:: DATA LISTING
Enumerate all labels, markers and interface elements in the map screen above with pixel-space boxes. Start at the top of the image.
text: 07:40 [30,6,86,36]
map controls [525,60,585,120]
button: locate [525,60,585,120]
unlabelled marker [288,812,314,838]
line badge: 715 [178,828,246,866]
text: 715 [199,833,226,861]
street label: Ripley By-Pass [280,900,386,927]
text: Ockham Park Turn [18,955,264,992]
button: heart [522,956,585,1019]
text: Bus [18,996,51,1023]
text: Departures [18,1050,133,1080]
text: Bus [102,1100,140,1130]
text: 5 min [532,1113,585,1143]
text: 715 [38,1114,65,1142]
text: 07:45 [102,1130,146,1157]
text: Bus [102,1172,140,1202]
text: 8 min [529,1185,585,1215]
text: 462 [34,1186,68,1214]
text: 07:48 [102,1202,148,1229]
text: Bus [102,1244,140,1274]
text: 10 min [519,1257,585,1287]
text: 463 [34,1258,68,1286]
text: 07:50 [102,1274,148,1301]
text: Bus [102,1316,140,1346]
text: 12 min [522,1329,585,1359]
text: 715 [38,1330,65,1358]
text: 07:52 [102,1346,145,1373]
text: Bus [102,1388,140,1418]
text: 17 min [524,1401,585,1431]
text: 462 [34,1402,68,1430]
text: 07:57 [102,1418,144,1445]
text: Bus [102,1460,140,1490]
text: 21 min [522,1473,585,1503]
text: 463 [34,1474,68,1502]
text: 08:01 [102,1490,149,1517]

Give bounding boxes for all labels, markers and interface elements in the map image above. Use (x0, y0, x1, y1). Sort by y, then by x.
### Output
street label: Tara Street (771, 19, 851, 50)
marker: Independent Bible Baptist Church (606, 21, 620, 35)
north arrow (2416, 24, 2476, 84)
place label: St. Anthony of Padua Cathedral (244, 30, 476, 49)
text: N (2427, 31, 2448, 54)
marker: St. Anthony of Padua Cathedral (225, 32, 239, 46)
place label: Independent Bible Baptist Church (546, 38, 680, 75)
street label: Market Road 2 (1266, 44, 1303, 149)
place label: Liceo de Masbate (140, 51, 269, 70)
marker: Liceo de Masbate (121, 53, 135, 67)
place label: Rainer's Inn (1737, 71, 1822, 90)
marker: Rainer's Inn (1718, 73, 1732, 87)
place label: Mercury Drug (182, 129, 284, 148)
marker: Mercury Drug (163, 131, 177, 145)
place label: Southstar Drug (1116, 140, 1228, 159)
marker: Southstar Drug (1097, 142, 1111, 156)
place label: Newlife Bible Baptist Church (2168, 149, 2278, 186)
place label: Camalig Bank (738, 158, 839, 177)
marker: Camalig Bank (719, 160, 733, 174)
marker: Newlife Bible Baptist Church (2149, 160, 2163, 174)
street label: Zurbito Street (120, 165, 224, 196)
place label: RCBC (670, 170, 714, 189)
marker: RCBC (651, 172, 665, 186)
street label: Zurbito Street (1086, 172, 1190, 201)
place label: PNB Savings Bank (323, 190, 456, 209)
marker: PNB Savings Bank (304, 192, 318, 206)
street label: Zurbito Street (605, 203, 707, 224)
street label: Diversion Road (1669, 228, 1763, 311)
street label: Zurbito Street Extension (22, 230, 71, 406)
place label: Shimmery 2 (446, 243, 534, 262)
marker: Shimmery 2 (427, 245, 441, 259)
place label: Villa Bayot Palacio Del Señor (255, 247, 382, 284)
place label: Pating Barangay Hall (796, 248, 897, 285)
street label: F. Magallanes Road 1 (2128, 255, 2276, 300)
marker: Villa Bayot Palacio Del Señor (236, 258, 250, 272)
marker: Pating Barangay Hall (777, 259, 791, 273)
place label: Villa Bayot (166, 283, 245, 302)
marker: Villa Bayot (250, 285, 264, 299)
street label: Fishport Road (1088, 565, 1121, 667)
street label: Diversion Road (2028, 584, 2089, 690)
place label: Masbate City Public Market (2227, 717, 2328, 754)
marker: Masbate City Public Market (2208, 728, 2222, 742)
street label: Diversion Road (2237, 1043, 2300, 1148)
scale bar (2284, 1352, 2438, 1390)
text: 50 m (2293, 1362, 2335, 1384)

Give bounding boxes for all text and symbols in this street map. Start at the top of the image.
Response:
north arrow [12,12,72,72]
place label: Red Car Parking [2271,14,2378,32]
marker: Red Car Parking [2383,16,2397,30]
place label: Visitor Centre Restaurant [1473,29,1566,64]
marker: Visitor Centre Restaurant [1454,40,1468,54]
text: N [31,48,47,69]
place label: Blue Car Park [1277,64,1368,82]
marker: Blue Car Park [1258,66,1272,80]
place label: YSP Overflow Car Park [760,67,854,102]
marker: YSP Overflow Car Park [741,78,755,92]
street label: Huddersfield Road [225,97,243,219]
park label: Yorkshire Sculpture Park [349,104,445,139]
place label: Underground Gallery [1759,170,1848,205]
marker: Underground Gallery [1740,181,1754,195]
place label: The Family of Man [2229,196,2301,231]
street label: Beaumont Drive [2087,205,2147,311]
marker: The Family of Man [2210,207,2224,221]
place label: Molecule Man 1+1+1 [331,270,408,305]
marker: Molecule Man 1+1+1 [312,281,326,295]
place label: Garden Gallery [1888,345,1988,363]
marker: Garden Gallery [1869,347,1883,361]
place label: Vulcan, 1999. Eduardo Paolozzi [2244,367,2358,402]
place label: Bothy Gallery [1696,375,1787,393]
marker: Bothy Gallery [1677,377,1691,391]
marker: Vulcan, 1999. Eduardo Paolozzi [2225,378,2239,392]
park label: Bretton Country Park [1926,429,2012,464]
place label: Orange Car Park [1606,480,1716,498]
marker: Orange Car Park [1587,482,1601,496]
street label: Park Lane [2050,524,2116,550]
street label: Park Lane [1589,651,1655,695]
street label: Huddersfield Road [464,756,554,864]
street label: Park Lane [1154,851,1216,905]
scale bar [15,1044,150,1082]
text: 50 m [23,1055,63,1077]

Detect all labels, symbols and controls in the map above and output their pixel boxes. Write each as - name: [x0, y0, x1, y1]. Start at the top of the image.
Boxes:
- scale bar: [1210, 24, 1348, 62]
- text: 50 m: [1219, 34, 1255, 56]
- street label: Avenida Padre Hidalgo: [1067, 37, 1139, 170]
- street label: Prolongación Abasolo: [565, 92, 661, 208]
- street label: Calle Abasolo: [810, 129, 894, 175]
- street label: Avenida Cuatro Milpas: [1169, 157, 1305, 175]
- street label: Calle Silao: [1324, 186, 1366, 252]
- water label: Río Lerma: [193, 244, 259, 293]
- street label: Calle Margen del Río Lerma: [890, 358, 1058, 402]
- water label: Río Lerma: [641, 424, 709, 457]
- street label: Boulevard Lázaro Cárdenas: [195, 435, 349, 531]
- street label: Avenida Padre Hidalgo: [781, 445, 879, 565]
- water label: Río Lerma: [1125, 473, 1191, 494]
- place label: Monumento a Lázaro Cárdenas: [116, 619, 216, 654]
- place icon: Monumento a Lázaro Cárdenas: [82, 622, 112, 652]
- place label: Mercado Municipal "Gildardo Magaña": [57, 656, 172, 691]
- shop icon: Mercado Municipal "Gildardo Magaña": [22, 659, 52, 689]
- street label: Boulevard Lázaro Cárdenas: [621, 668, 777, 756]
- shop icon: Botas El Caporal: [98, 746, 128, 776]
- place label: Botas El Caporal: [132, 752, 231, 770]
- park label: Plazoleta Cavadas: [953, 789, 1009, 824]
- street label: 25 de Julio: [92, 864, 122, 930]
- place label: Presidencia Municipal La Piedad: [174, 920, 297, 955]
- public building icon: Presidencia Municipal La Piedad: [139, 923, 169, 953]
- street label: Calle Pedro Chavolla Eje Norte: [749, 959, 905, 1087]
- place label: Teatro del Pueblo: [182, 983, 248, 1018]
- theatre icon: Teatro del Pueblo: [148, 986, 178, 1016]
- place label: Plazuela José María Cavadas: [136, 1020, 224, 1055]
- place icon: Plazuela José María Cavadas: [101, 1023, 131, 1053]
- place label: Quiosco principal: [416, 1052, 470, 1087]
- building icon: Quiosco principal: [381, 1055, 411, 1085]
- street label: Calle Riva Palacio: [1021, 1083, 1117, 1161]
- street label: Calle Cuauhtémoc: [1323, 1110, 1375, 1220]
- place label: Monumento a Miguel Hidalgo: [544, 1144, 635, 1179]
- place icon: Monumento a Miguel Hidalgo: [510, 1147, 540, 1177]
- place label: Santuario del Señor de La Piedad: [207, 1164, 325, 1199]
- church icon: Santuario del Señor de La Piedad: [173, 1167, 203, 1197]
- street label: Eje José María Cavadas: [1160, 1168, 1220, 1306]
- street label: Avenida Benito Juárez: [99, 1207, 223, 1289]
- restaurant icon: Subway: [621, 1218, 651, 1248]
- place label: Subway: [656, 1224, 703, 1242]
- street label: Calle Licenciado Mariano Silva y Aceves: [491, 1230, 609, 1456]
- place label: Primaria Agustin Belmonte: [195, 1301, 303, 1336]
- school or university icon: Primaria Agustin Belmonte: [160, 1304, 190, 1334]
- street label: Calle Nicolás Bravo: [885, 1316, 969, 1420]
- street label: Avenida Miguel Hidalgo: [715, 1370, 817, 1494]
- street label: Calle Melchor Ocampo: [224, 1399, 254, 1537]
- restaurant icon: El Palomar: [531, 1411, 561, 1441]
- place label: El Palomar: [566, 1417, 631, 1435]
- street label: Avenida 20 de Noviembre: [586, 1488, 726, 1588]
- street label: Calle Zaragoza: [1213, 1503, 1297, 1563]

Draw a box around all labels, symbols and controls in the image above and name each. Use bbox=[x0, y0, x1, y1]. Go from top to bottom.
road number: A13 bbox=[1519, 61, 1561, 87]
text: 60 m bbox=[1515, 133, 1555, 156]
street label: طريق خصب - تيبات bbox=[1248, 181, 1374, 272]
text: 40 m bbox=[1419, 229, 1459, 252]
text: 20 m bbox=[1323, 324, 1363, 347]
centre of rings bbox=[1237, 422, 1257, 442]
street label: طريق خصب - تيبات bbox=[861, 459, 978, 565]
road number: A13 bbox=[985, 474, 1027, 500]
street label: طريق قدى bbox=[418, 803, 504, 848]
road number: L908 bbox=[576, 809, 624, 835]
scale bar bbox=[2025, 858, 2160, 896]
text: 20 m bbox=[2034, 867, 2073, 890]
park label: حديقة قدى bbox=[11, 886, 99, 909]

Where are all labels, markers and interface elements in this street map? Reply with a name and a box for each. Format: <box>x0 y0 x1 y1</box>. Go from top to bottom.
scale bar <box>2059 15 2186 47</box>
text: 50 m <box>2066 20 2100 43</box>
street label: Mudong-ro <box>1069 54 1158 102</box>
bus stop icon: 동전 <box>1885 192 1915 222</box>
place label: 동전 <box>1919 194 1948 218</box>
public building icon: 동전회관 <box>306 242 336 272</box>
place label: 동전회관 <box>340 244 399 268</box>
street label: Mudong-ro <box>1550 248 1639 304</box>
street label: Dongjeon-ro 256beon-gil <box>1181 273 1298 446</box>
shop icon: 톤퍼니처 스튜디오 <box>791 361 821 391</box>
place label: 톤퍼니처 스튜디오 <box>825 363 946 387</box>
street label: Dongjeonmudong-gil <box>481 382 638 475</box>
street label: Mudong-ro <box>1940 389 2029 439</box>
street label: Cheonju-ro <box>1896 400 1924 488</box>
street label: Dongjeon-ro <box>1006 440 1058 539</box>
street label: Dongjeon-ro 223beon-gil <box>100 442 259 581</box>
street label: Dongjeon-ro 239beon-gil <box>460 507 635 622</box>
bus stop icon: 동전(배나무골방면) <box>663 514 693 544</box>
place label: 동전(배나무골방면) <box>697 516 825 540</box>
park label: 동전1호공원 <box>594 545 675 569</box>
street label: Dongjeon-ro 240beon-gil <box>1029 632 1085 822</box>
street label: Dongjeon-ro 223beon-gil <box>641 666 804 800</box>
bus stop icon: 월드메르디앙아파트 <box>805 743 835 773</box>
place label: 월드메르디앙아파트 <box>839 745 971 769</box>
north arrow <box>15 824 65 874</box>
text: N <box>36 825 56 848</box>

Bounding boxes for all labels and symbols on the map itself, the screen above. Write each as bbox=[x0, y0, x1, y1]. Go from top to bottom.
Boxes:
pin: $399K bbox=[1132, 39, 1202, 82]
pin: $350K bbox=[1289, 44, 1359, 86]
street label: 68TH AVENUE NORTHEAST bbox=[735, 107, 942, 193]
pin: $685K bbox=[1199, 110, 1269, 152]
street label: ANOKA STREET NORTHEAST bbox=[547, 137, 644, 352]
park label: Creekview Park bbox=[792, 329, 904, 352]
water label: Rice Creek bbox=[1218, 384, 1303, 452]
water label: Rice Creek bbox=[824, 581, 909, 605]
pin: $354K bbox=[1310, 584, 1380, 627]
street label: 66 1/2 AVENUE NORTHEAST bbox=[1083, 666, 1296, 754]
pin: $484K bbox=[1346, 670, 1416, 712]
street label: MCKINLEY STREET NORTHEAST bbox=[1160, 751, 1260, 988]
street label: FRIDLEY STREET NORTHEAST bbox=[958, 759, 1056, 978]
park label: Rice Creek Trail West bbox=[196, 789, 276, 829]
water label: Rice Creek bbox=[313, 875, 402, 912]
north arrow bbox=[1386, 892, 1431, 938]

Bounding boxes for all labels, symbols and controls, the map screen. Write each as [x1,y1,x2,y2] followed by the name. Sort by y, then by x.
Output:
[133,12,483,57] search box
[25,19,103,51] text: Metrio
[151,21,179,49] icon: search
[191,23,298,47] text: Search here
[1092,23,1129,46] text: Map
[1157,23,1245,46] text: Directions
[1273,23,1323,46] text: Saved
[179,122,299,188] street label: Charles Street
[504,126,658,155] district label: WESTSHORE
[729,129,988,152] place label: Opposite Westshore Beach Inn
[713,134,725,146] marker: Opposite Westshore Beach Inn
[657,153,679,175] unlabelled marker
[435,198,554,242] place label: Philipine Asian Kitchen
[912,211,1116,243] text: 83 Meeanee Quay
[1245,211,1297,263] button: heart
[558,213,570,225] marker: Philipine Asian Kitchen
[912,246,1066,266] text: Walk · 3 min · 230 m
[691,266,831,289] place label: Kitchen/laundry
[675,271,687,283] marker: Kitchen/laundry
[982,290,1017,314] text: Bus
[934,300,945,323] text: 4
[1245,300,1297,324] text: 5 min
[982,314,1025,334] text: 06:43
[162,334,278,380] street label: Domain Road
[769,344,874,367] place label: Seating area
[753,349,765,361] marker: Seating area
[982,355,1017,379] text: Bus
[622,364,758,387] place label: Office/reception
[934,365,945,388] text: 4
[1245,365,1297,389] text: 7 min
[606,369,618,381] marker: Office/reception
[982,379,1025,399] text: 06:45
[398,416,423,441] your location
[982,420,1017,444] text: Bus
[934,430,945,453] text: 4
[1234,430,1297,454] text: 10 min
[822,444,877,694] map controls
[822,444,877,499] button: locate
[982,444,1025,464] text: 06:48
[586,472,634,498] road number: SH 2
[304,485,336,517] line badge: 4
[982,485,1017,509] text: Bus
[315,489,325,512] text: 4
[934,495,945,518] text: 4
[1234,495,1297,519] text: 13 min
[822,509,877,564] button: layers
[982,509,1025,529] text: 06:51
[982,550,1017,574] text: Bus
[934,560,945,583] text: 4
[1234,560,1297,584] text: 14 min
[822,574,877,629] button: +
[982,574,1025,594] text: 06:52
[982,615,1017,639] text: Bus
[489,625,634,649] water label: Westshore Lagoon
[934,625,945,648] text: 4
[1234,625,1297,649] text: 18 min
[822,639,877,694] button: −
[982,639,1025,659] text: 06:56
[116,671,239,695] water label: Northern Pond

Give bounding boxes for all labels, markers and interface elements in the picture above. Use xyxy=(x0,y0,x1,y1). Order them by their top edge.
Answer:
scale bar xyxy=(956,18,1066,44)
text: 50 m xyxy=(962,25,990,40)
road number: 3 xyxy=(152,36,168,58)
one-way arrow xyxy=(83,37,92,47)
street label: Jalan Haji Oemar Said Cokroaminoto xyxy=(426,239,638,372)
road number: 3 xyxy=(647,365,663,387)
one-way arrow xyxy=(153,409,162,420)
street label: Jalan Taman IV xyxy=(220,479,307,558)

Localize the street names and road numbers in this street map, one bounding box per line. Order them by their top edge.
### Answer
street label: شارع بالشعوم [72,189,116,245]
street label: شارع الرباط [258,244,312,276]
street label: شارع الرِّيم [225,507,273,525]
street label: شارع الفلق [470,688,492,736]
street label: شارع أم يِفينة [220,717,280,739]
::::
TASK OBJECTIVE:
Every line of the listing that includes the word "Baptist" forms the answer.

ANSWER BOX:
marker: Independent Bible Baptist Church (606, 21, 620, 35)
place label: Independent Bible Baptist Church (546, 38, 680, 75)
place label: Newlife Bible Baptist Church (2168, 149, 2278, 186)
marker: Newlife Bible Baptist Church (2149, 160, 2163, 174)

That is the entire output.